*TEXT*

I am a passionate advocate of ending abusive relationships, going No Contact and owning our agency after abuse. However, at the same time that I want to encourage survivors to empower themselves after the abuse, I also want people to understand that the act of leaving such a relationship is rarely as easy as it seems.  Not leaving sooner is not an indication or a measure of a victim’s strength or intelligence. It has more to do with the severity of trauma they have experienced. This false narrative of how easy it is to end an abusive relationship is actually holding us back from creating safer spaces for survivors to feel validated, supported, and being able to speak out about their experiences – this support is essential to any victim in an abusive relationship. This is why I want to dismantle the harmful stereotypes of why abuse survivors stay by offering some insights on why they really do. If you’re not an abuse survivor, the reasons might surprise you.

The reasons survivors stay are complex and tied to the effects of trauma, the ways in which abuse survivors start to see themselves after the abuse, and the ways in which society makes it more difficult for them to speak out about their abuse.

1. In a nourishing, positive relationship, we can love the person enough to let go with a sense of closure. In an abusive one, ending the relationship is a decision filled with fear of retaliation and anxiety. In healthy relationships, there is mutual respect and compassion, something that has existed throughout the course of the relationship despite any obstacles. Even if it is difficult, we trust that the person we are letting go will respect us enough to take time to heal before jumping into another relationship the day after the breakup, will not threaten or stalk us because we left them (only they are allowed to discard us in a narcissist’s mind), will not violently assault us and will not stage a smear campaign against us due to the fact that we discarded them first. Partners who are not narcissists or sociopaths will most likely leave us alone after a breakup and not bother to “hoover” simply because they need supply. They are understanding about boundaries and the need for space after the ending of a relationship.

*ASSIGNED TASK 1*
In one to three sentences, explain why the author of the passage on why abuse survivors stay wants to dismantle stereotypes about why survivors remain in abusive relationships.
*ASSIGNED TASK 2*
According to the passage on why abuse survivors stay, what does not leaving sooner have more to do with?
*ASSIGNED TASK 3*
Continue the passage on why abuse survivors stay, picking up after its last sentence.
The entries are separate material with no connection to the passage on why abuse survivors stay.

*EXCERPTED DATA*

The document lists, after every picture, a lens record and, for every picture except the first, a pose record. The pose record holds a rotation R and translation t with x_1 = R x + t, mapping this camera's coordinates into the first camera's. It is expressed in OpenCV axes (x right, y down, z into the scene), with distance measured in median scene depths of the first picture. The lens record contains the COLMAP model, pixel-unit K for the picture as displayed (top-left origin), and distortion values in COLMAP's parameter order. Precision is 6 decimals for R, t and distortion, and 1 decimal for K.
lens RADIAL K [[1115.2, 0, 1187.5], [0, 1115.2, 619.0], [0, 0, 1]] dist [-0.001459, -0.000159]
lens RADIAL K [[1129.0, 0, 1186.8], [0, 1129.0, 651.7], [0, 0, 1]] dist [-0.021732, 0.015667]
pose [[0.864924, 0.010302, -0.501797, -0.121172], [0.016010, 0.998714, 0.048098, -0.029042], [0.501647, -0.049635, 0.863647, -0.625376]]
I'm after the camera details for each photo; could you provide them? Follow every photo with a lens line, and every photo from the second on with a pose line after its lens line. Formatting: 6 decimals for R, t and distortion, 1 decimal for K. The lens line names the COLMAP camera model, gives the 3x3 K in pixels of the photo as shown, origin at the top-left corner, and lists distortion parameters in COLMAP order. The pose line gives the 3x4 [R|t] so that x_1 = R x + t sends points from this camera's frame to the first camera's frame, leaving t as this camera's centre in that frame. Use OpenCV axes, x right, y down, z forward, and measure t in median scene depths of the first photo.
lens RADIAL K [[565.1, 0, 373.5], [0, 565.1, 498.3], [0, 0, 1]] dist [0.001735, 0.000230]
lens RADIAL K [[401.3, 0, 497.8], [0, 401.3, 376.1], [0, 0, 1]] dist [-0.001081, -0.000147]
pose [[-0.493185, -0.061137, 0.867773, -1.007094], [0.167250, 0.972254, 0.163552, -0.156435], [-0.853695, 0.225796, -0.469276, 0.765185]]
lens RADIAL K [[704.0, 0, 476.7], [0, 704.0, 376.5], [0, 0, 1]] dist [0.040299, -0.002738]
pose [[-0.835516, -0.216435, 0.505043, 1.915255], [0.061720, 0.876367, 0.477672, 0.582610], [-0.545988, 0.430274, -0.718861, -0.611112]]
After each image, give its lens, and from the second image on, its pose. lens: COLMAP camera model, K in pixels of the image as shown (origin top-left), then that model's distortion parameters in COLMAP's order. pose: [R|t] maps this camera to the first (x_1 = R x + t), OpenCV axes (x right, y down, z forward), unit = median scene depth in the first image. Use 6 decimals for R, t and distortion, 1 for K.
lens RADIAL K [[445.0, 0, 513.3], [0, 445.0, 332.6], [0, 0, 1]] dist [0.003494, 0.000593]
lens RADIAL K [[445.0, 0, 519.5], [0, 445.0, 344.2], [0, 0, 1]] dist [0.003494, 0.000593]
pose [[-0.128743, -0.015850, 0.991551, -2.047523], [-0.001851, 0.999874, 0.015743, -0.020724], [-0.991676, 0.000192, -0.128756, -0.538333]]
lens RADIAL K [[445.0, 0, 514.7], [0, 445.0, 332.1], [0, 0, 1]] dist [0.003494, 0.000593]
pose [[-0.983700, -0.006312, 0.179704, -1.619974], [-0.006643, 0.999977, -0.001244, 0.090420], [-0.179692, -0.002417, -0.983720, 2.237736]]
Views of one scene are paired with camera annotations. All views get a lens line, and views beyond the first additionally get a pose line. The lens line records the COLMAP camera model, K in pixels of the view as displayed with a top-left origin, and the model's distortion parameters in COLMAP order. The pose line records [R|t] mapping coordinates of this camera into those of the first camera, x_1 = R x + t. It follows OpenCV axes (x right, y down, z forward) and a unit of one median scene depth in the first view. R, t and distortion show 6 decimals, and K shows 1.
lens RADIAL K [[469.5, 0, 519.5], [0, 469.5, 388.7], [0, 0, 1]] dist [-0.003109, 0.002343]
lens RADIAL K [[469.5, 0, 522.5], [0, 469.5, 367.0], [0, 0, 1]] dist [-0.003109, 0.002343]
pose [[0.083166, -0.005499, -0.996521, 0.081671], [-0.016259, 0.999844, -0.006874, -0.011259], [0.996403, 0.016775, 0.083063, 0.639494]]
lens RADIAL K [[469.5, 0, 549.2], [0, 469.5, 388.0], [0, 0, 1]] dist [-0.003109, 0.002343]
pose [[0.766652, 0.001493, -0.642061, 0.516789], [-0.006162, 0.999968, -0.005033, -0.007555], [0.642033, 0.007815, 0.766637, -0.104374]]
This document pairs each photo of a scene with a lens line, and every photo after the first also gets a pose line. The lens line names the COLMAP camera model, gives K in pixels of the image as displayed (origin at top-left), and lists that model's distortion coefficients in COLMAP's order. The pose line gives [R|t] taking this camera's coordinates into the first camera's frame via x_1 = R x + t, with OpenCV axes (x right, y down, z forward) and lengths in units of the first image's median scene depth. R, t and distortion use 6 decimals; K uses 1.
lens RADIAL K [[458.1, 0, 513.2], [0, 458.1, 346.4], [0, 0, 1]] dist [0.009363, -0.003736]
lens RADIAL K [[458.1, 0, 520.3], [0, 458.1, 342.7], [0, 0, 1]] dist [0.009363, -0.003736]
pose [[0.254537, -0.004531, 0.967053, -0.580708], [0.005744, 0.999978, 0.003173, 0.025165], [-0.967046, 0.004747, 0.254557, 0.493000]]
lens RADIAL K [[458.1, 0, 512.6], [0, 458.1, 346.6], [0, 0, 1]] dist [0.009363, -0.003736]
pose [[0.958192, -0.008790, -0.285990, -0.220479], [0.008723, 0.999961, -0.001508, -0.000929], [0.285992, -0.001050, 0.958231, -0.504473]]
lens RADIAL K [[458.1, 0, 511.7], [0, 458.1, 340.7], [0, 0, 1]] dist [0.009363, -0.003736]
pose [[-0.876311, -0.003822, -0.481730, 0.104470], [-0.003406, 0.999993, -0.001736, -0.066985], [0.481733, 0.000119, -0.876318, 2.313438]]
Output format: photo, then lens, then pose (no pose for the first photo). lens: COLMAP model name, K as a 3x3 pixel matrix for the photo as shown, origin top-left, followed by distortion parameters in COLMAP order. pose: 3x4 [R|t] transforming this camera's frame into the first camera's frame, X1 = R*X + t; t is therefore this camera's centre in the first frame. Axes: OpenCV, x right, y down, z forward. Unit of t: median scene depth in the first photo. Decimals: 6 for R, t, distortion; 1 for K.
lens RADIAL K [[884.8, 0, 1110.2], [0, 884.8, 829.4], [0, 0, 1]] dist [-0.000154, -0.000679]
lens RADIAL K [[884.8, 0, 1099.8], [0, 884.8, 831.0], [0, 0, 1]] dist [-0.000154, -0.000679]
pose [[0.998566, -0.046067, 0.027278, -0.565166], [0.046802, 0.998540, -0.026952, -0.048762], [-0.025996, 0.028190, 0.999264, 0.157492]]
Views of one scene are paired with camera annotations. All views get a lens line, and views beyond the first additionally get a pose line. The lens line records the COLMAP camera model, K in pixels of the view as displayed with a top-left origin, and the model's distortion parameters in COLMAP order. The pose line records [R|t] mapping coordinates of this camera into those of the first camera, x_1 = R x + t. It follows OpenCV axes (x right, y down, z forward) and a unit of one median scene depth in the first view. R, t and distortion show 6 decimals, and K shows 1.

*TASK RESPONSE 1*
The author says the false narrative that ending an abusive relationship is easy keeps us from creating safer spaces where survivors feel validated and supported and can speak out about their experiences. That support is essential to any victim in an abusive relationship.

*TASK RESPONSE 2*
The severity of the trauma the victim has experienced.

*TASK RESPONSE 3*
Due to the potential infidelity, manipulation, put-downs, gaslighting and deception abuse survivors endured throughout their relationships, cognitive dissonance about who the abuser is, as well as a sense of incessant doubt, survivors may lack a sense of closure and certainty about ending an abusive relationship.  Understandably, many abuse victims don’t wish to let their abusers move onto the next victim after terrorizing them, because they fear that the next person might be treated better, thereby confirming their own sense of worthlessness that was instilled by the abuser in the first place. They may also have an unending sense of needing a real “apology”  or seeing karma at work before they feel they can truly let go.

Of course, abuse survivors eventually learn that they can only gain closure from within – after they’ve ended the relationship and begun the work of healing and recovery.  They also realize that the next victim will most likely be subjected to the same abuse, even if it appears otherwise when their abuser treats the next victim to the idealization phase. Apologies from the abuser won’t suffice, as they are recognized for what they truly are: pity ploys or hoovering tactics designed to pull us back into the toxic dynamic rather than signs of genuine remorse. Self-forgiveness, instead, becomes paramount.

2. Abuse survivors start to view themselves through the eyes of their abuser. The belittling, condescending remarks and the physical violence abusers subject their victims to leads to a sense of learned helplessness and self-doubt which make survivors fearful that they really aren’t as worthy as they think they are. Abuse survivors could be the most confident, successful and beautiful people to the outside world, but they are subjected to an internal world of fear, self-doubt and a shaky self-esteem as a result of the traumatic conditioning their abusers have put them through. They have been taught to live on a diet of crumbs (the occasional compliment, some shallow show of attention, perhaps even a showering of gifts and flattery before the abuse cycle begins again) which serves to remind them that they must “work” for a love that will never be unconditional, a love that will never contain real respect or compassion.

As a result, they may compare themselves to people in happier relationships or even to the seemingly idealized way their abusers treated their exes (as narcissists are likely to either place their exes on a pedestal or demean them as crazy) and wonder, why not me? What’s wrong with me? Of course, the problem is not them – it is the abusive relationship which is the source of toxicity in their lives.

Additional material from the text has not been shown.